What to produce:
Rewrite the entries below with "centre" swapped for "center" and everything else left unchanged, omitting the pictures.
==================================================
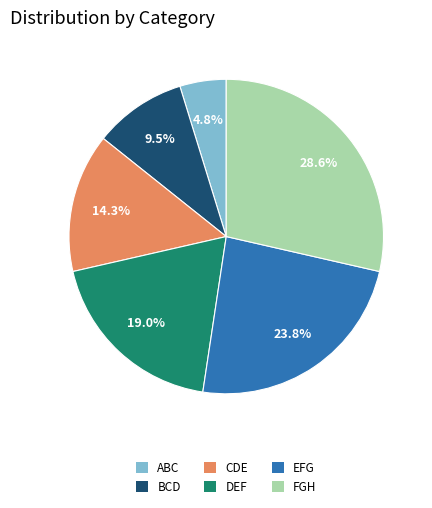

Is there a majority slice in this chart?

No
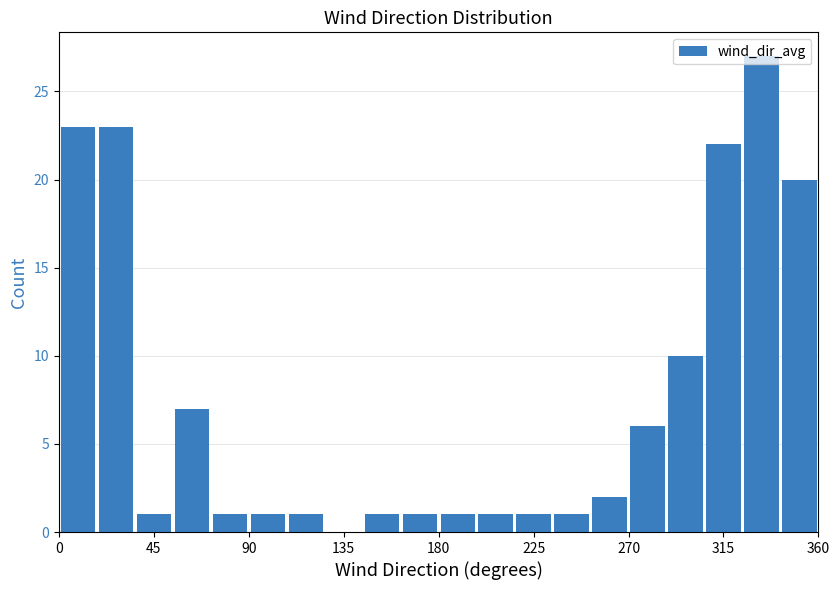

Read against the x-axis, roughly where is the centre of the tallest bar?

335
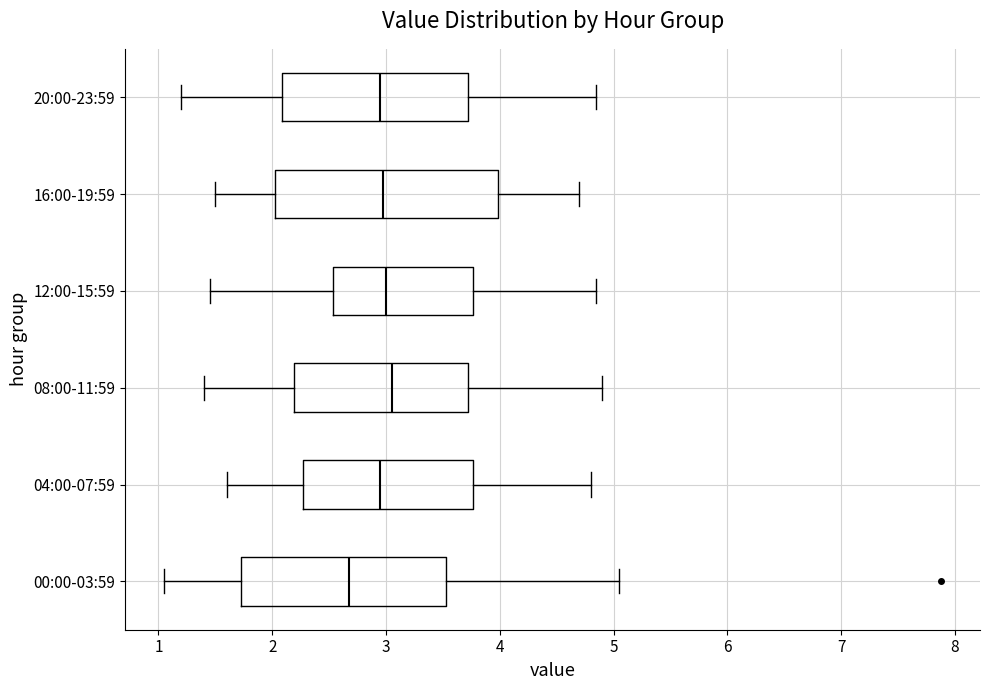

Which box has the furthest to the left median line?

00:00-03:59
==================================================
The answer:
Is there a majority slice in this chart?

No

Read against the x-axis, roughly where is the center of the tallest bar?

335

Which box has the furthest to the left median line?

00:00-03:59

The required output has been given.